Emma Bonino, storica leader radicale e di +Europa, è morta a roma all’età di 78 anni nella mattinata di venerdì 11 settembre 2026. Era stata ricoverata in seguito ad alcuni problemi respiratori; resi più gravi dal fatto di avere un fisico già provato da anni di lotta contro un tumore, che tuttavia aveva sconfitto. Aveva suscitato grande eco nel mondo cattolico la visita che le aveva fatto papa Francesco nel 2024, nella sua casa di Roma, dopo un ricovero.
Numerosi i ricordi da tutto il mondo politico. «Emma Bonino ha rappresentato per decenni una voce forte e riconoscibile della politica italiana, portando avanti le sue idee con determinazione – ha scritto sui social la presidente del Consiglio, Giorgia Meloni -. Le nostre storie e le nostre sensibilità sono state lontane, ma questo non mi ha mai impedito di riconoscerne il peso e il ruolo nella vita pubblica della nostra Nazione. Alla sua famiglia e ai suoi cari va il mio cordoglio».

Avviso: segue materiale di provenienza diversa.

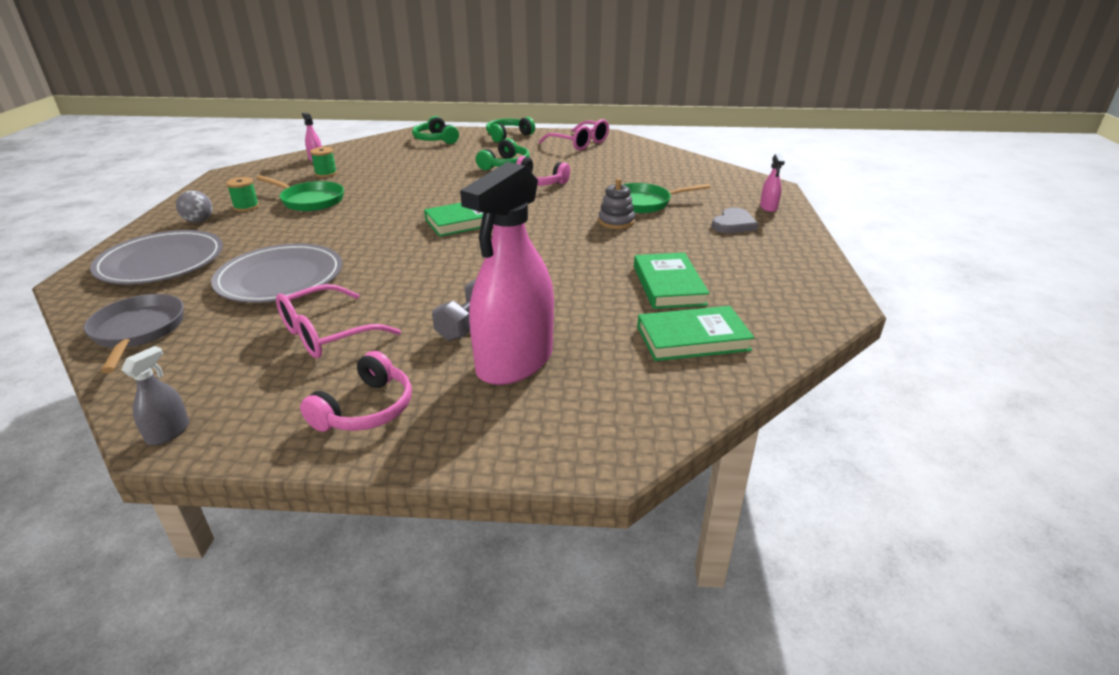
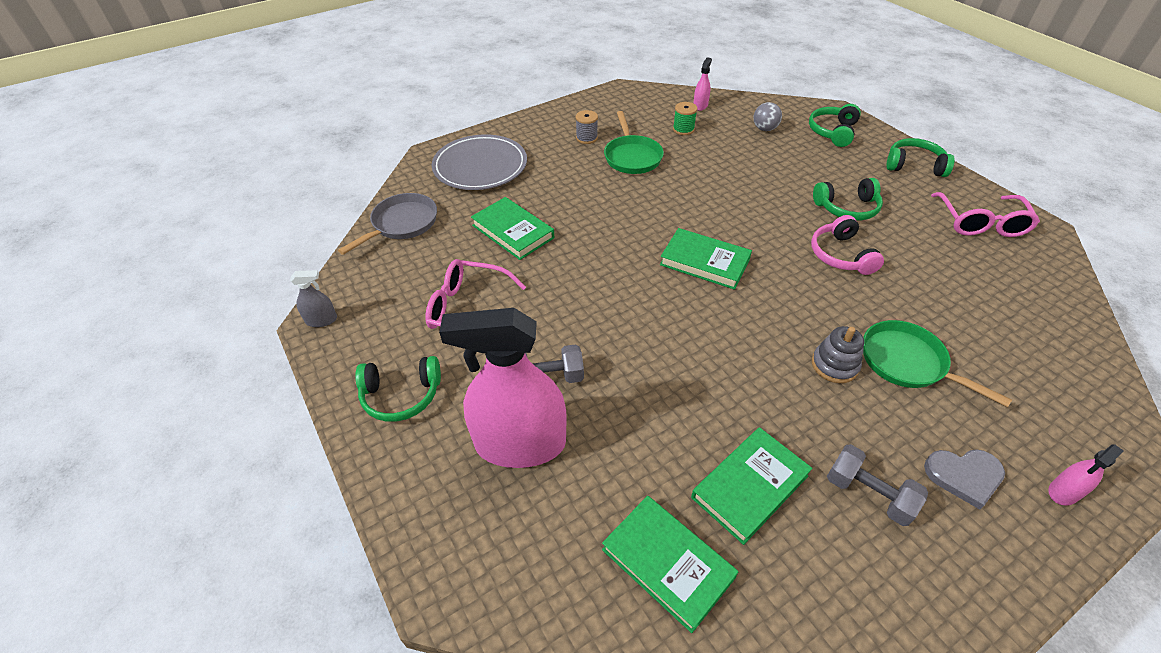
camera: 55 degrees right, 15 degrees up
grey ball [176,190,213,223] -> grey ball moved to [753,102,782,131]
grey plate [211,243,342,303] -> green book [471,197,554,260]
green spool [226,177,259,212] -> grey spool [576,110,598,144]
pink headphones [300,351,412,432] -> green headphones [355,356,441,422]
none -> grey dumbbell [827,444,928,526]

«Emma ci ha lasciati ma non ci lascerà mai. Oggi non ci lascia soltanto la nostra leader, ci lascia una delle protagoniste più lucide, coraggiose e libere della storia politica del nostro Paese e del mondo libero – si legge in una nota di +Europa – […] Attivista, parlamentare, ministra, commissaria europea. Sempre radicalmente libera. La sua vita è stata una lunga lotta contro tutto ciò che nega le libertà: contro l’aborto clandestino, contro la fame nel mondo, contro la partitocrazia, contro l’infibulazione, contro il giustizialismo, contro i genocidi, contro ogni forma di autoritarismo. Ma ancora più numerose sono state le sue battaglie per: per la democrazia, per lo Stato di diritto, per la giustizia internazionale, per i diritti e i doveri di ogni persona e ogni famiglia, per l’autodeterminazione delle donne, per la libertà di scegliere, fino alla fine. E per l’Europa unita, democratica e federale: gli Stati Uniti d’Europa. È questo il suo testamento: non è importante quante volte occorra perdere prima di riuscire a vincere e conquistare una libertà per tutti. […] Grazie Emma, dal profondo del cuore».